Records:
══════

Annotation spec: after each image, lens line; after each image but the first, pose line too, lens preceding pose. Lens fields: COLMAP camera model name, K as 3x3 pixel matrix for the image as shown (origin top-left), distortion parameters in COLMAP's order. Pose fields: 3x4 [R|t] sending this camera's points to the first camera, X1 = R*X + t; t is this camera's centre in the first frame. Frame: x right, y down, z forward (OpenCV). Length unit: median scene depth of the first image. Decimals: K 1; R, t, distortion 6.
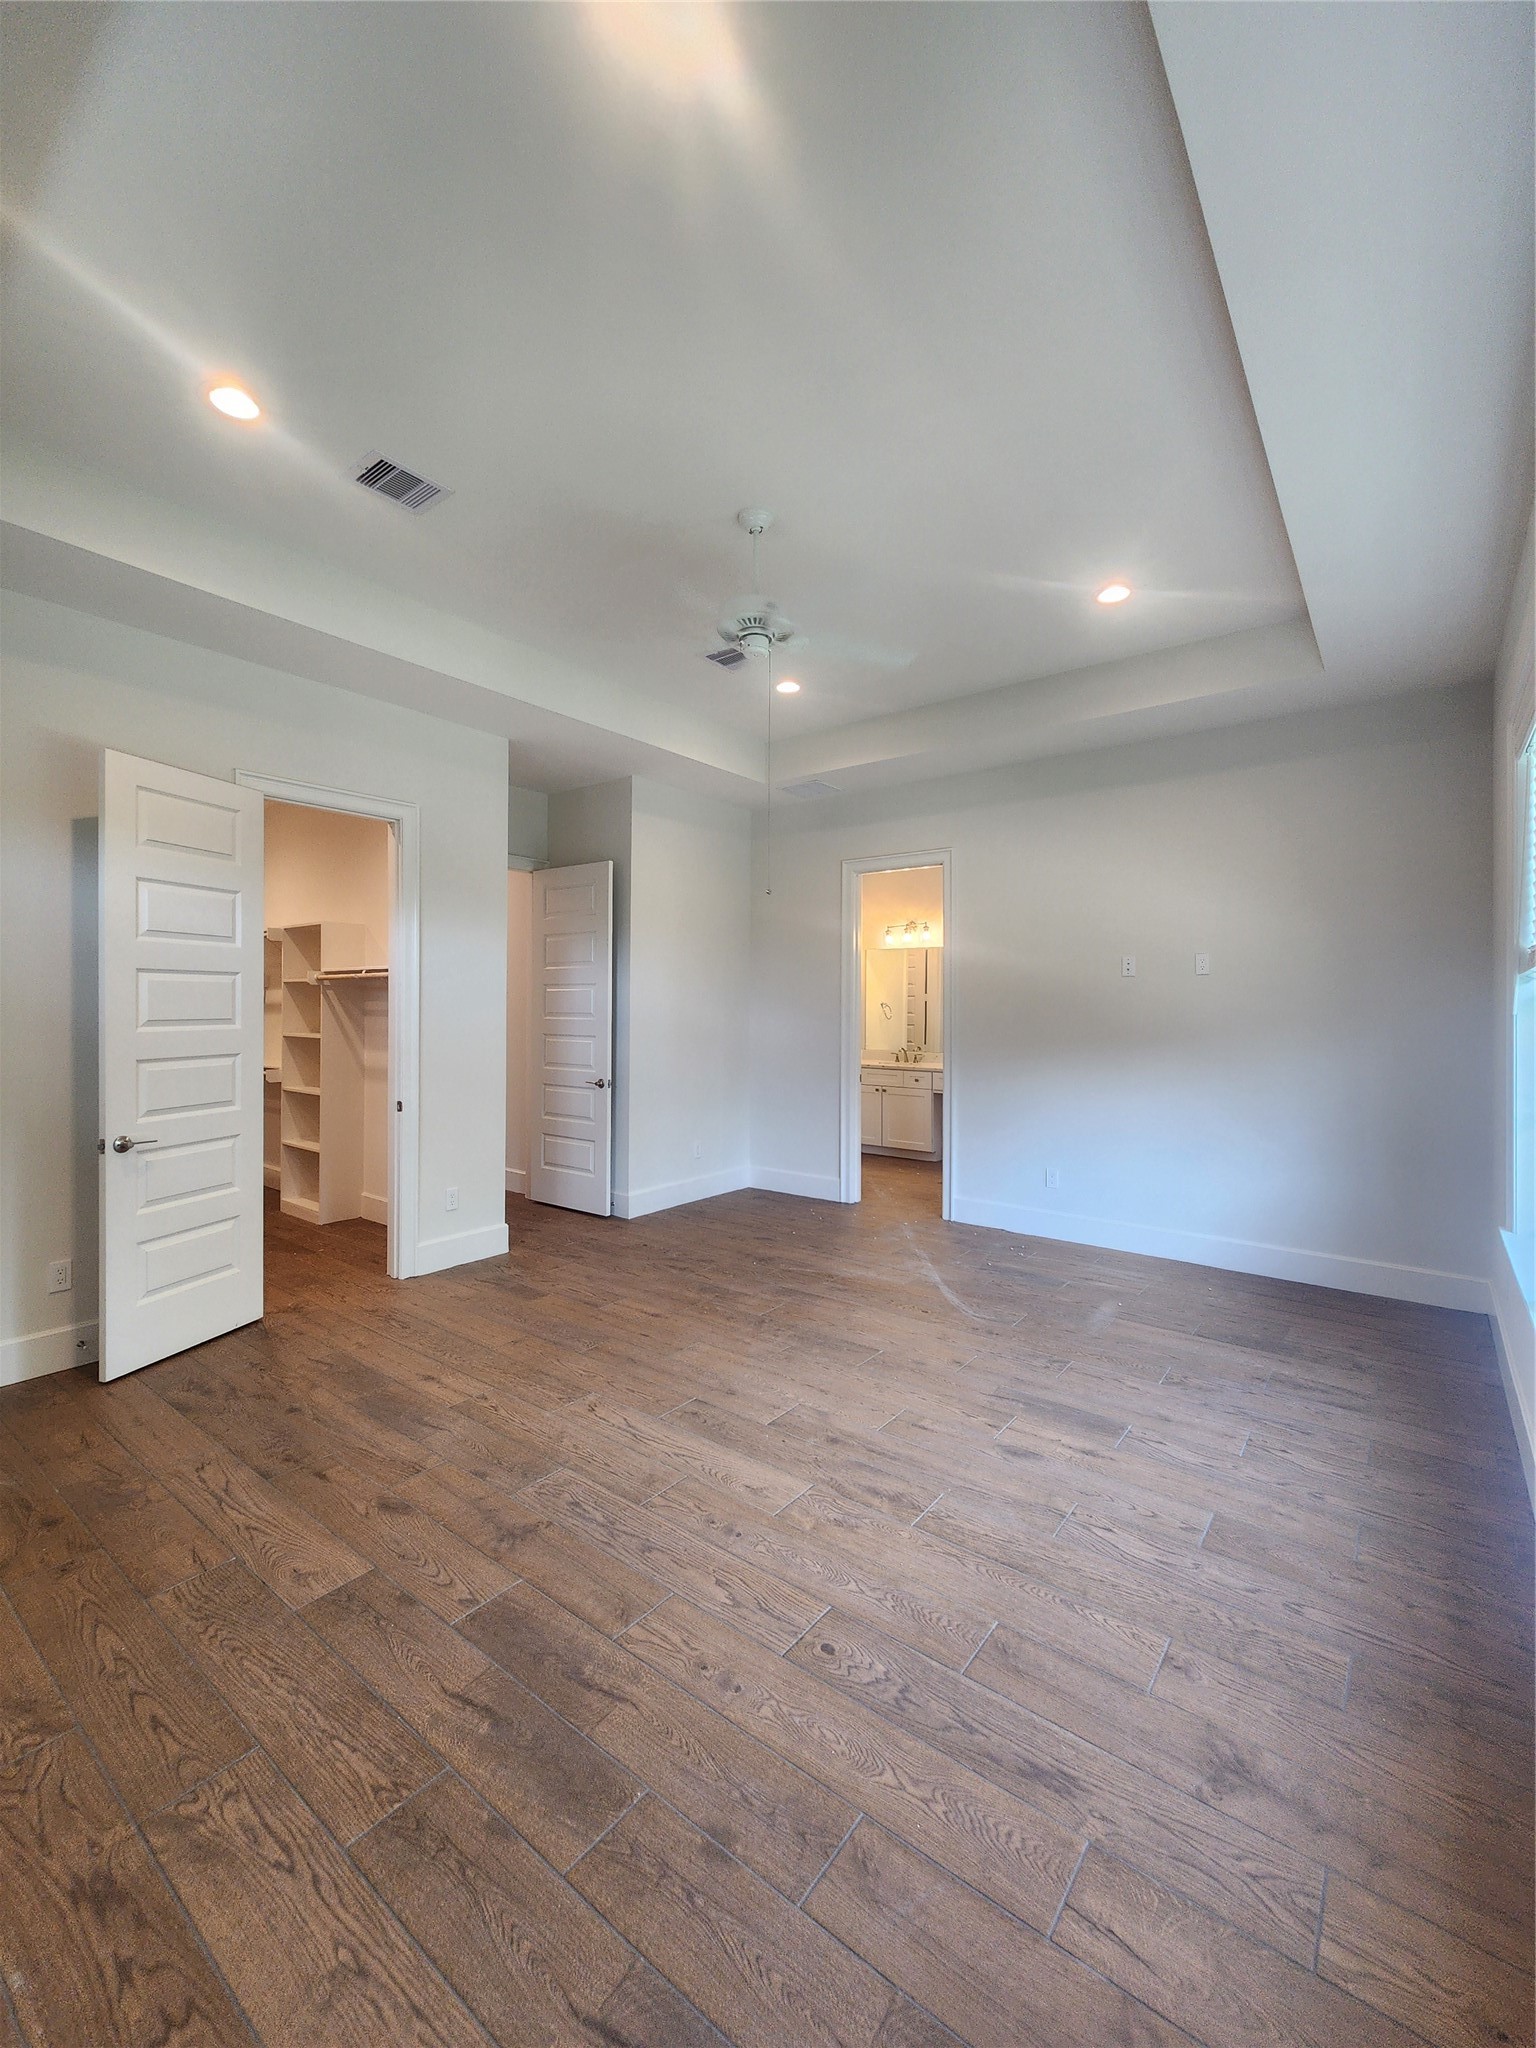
lens RADIAL K [[843.0, 0, 767.3], [0, 843.0, 1001.6], [0, 0, 1]] dist [0.000762, -0.000888]
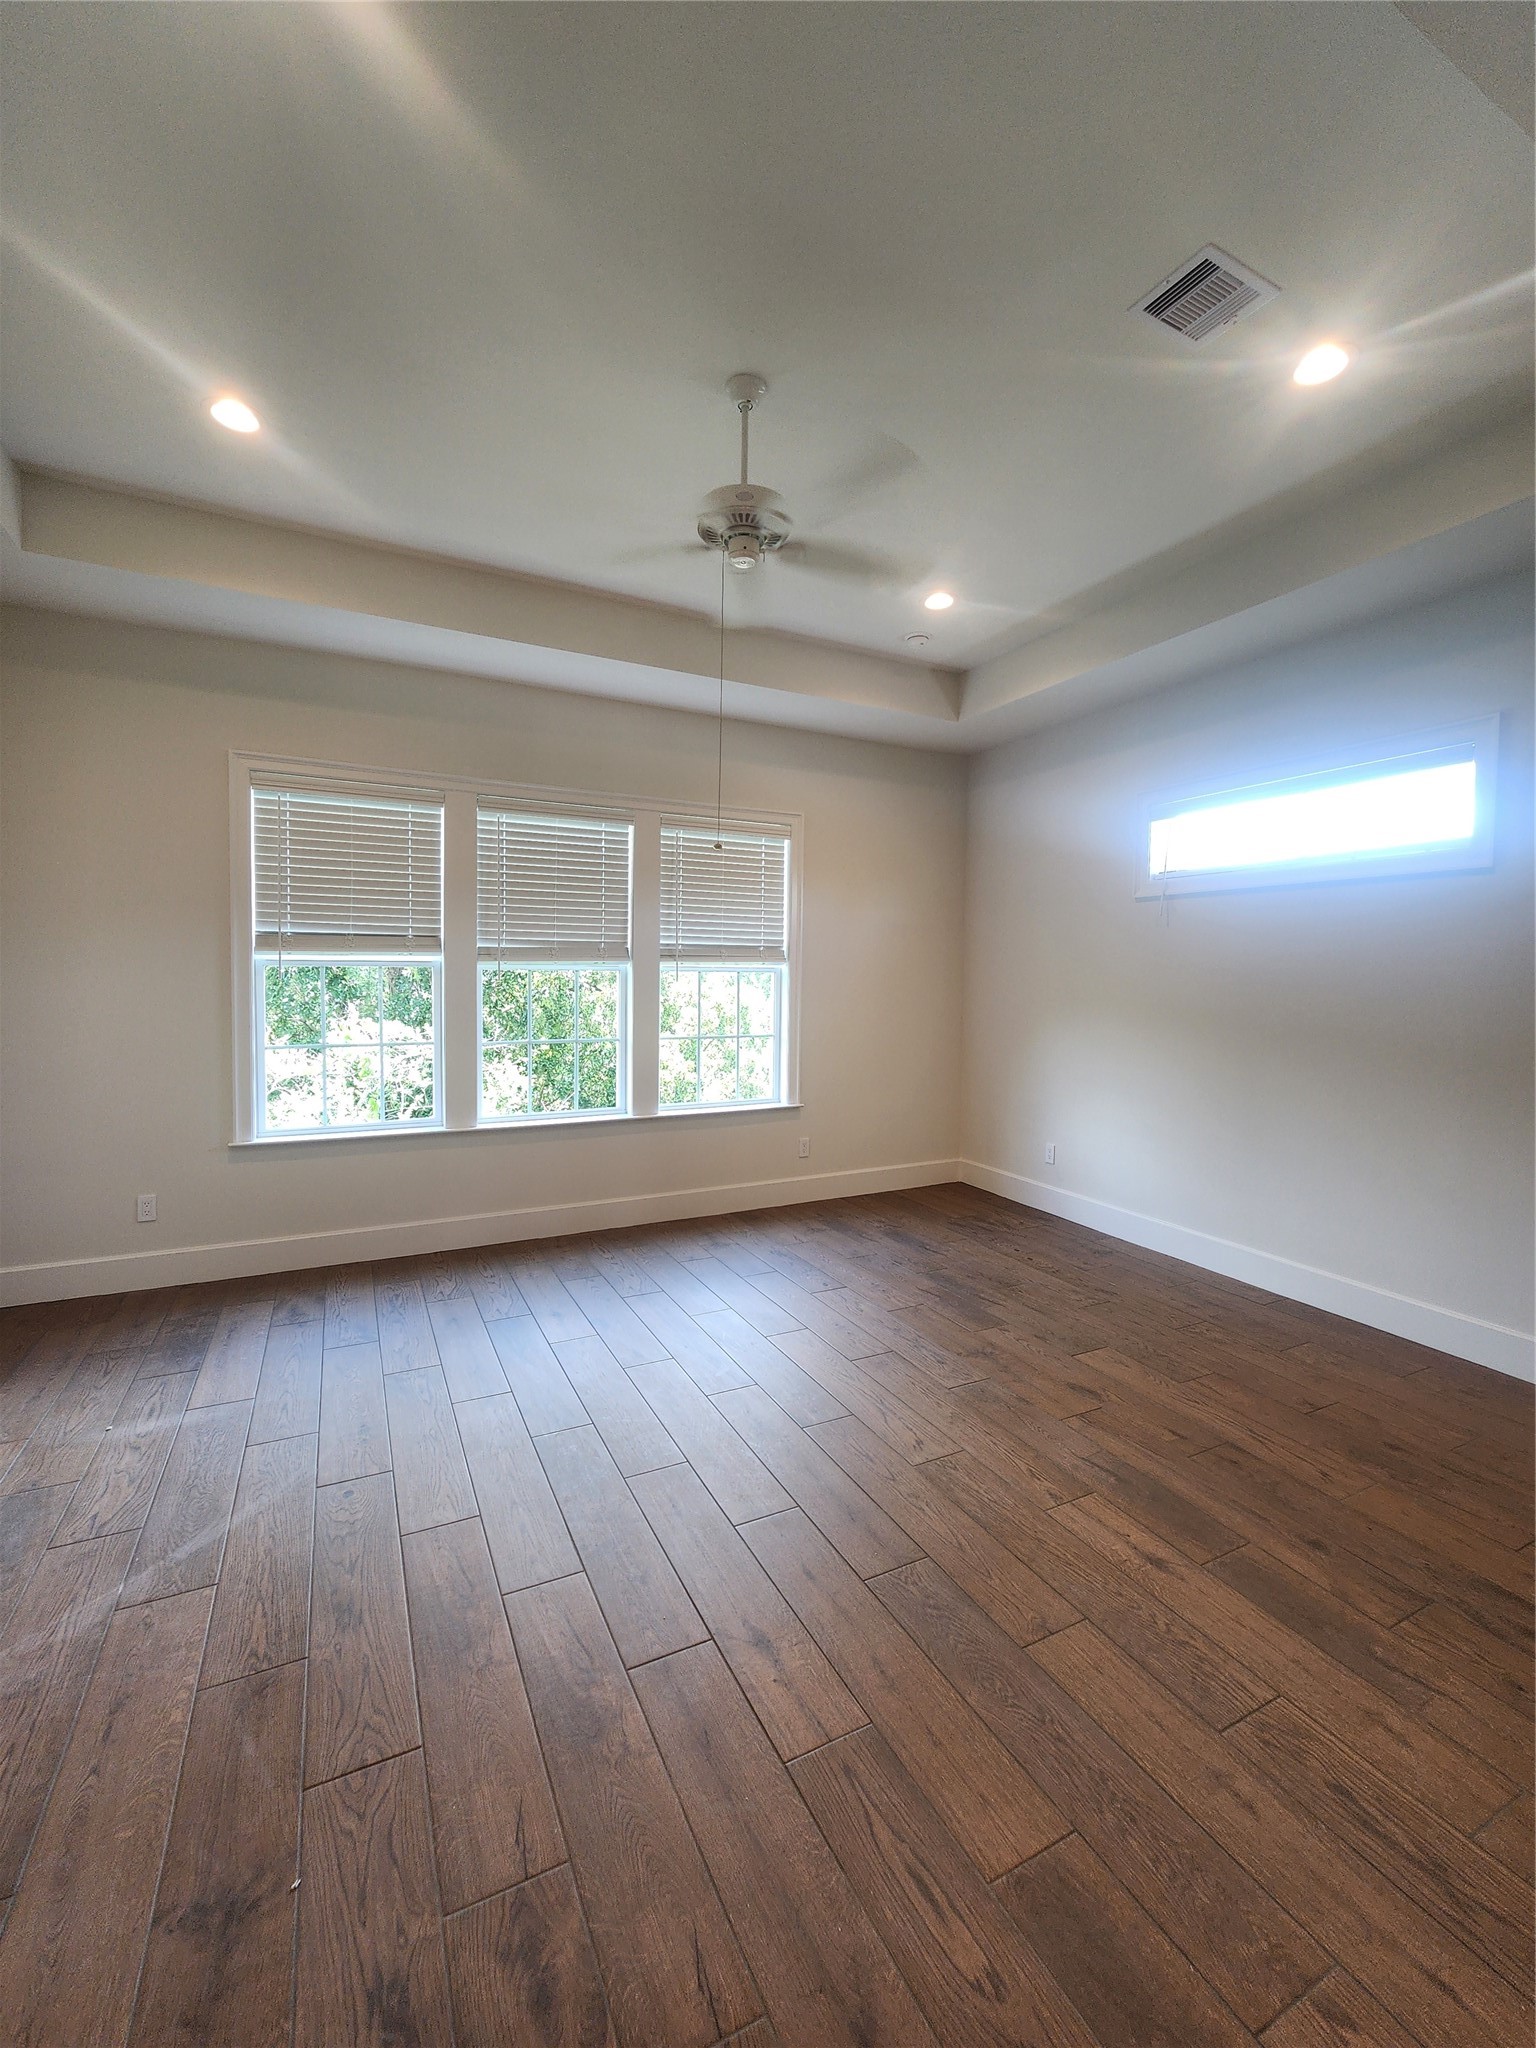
lens RADIAL K [[843.0, 0, 767.3], [0, 843.0, 1001.6], [0, 0, 1]] dist [0.000762, -0.000888]
pose [[-0.903171, -0.028832, 0.428311, -0.410502], [-0.018797, 0.999441, 0.027642, -0.001445], [-0.428869, 0.016914, -0.903208, 1.774495]]
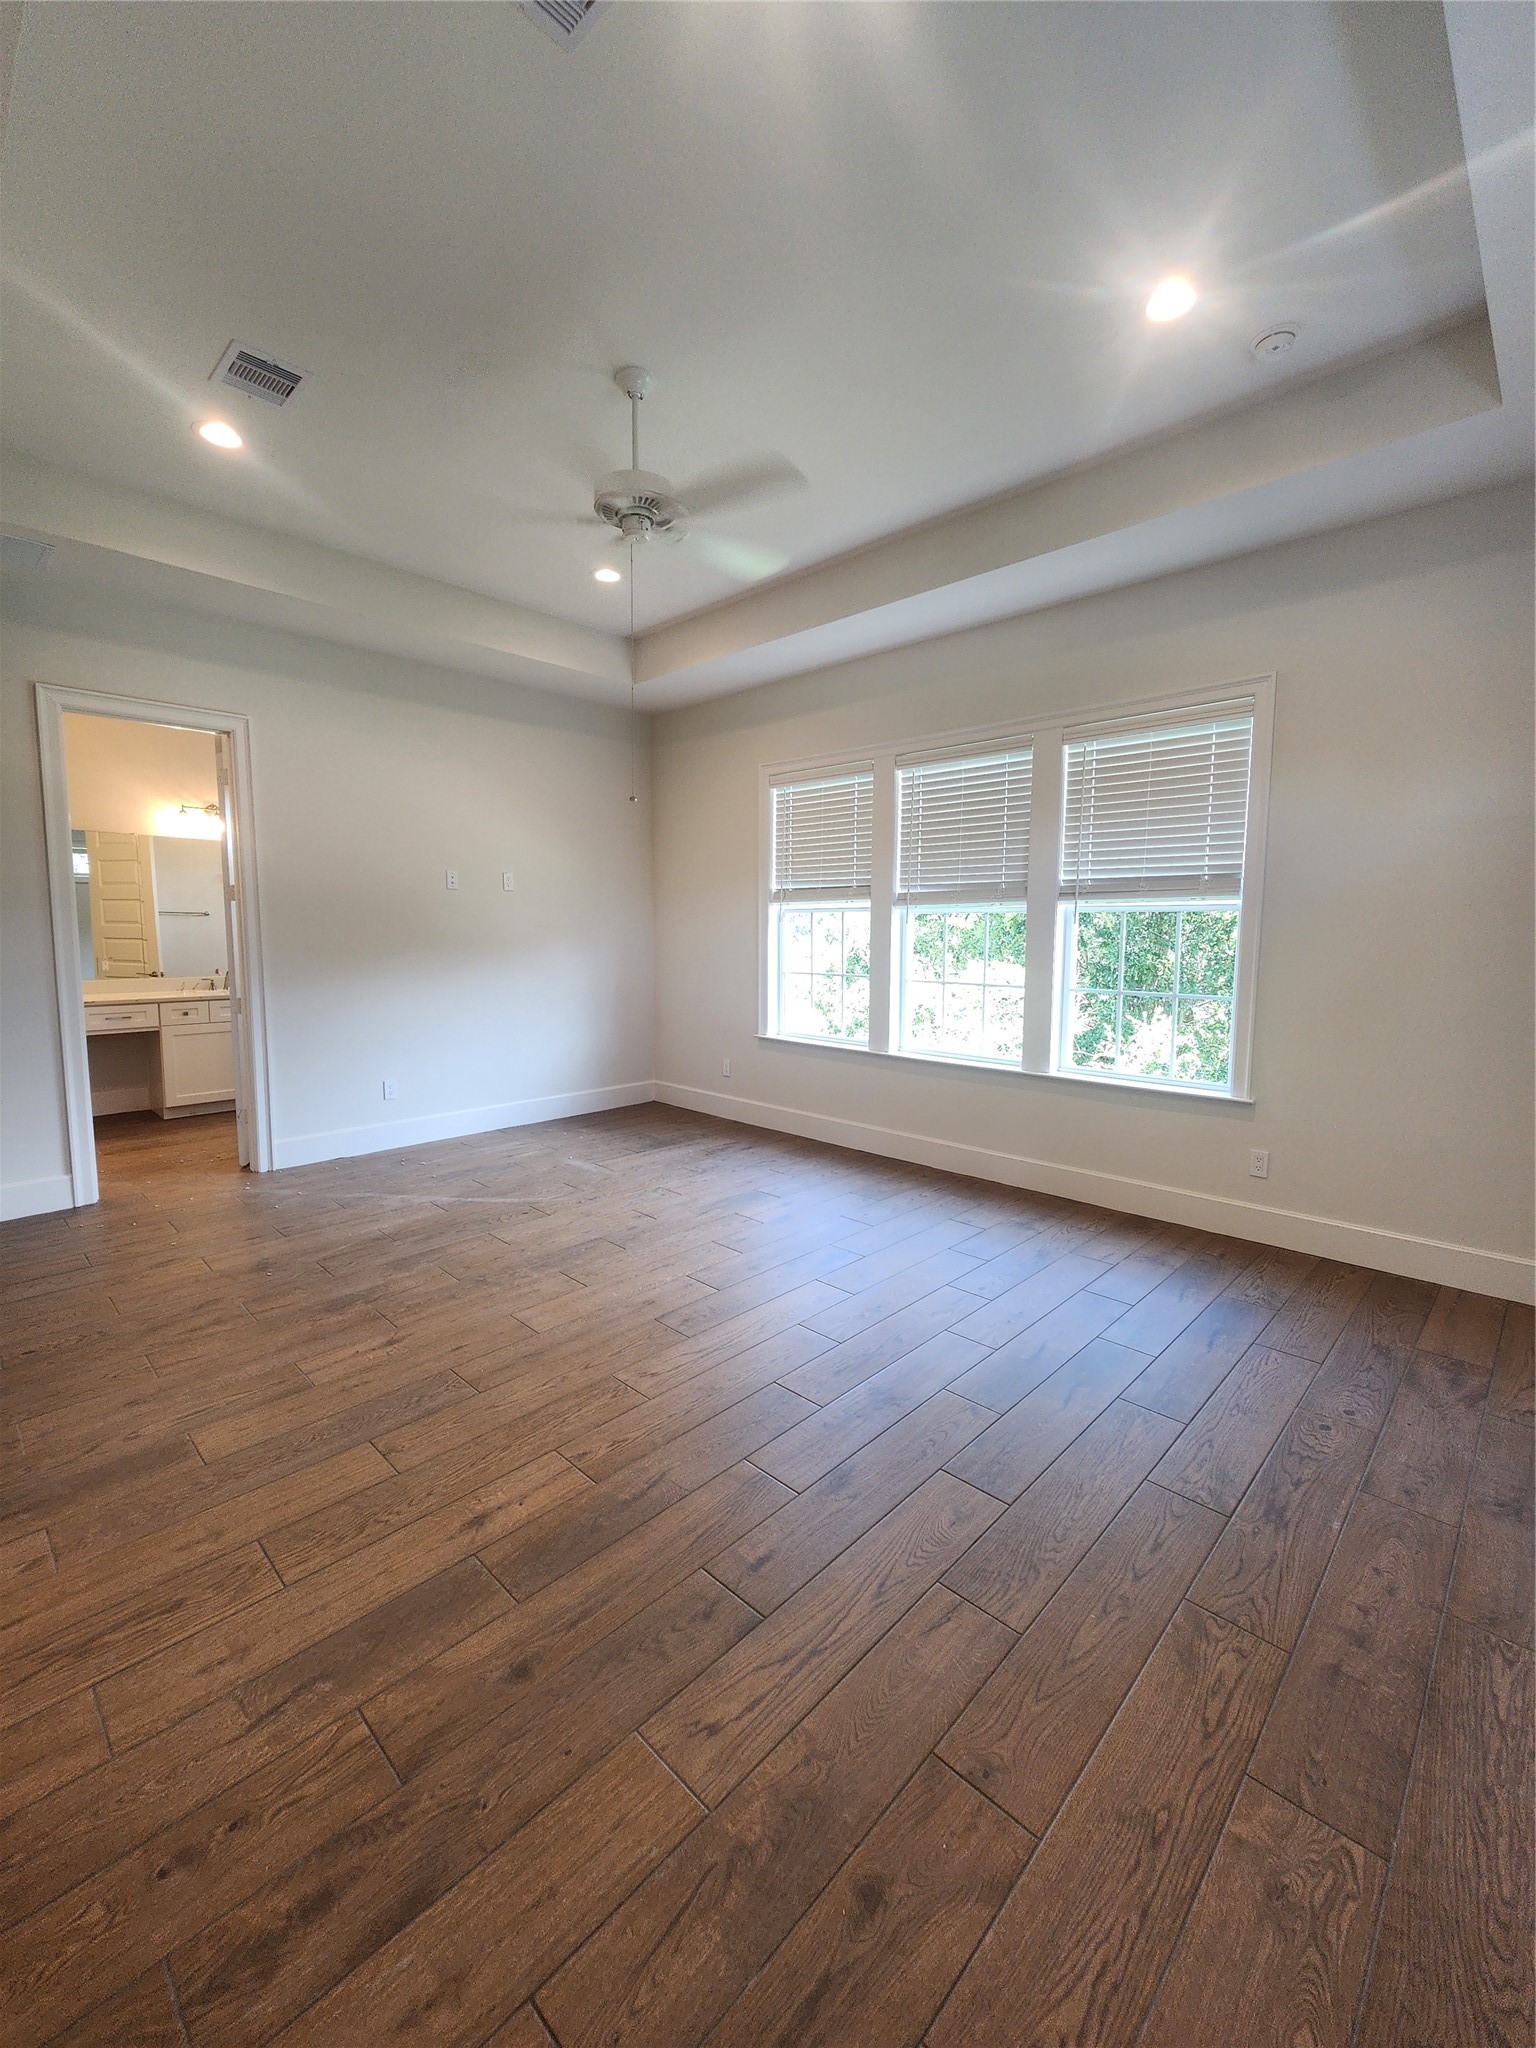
lens RADIAL K [[843.0, 0, 767.3], [0, 843.0, 1001.6], [0, 0, 1]] dist [0.000762, -0.000888]
pose [[0.108681, -0.095967, 0.989434, -0.985977], [-0.011411, 0.995143, 0.097774, 0.005656], [-0.994011, -0.021917, 0.107058, 0.757298]]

══════

About this exercise: Each record above, in full: return it exactly, pictures excluded.

Final answer:
Annotation spec: after each image, lens line; after each image but the first, pose line too, lens preceding pose. Lens fields: COLMAP camera model name, K as 3x3 pixel matrix for the image as shown (origin top-left), distortion parameters in COLMAP's order. Pose fields: 3x4 [R|t] sending this camera's points to the first camera, X1 = R*X + t; t is this camera's centre in the first frame. Frame: x right, y down, z forward (OpenCV). Length unit: median scene depth of the first image. Decimals: K 1; R, t, distortion 6.
lens RADIAL K [[843.0, 0, 767.3], [0, 843.0, 1001.6], [0, 0, 1]] dist [0.000762, -0.000888]
lens RADIAL K [[843.0, 0, 767.3], [0, 843.0, 1001.6], [0, 0, 1]] dist [0.000762, -0.000888]
pose [[-0.903171, -0.028832, 0.428311, -0.410502], [-0.018797, 0.999441, 0.027642, -0.001445], [-0.428869, 0.016914, -0.903208, 1.774495]]
lens RADIAL K [[843.0, 0, 767.3], [0, 843.0, 1001.6], [0, 0, 1]] dist [0.000762, -0.000888]
pose [[0.108681, -0.095967, 0.989434, -0.985977], [-0.011411, 0.995143, 0.097774, 0.005656], [-0.994011, -0.021917, 0.107058, 0.757298]]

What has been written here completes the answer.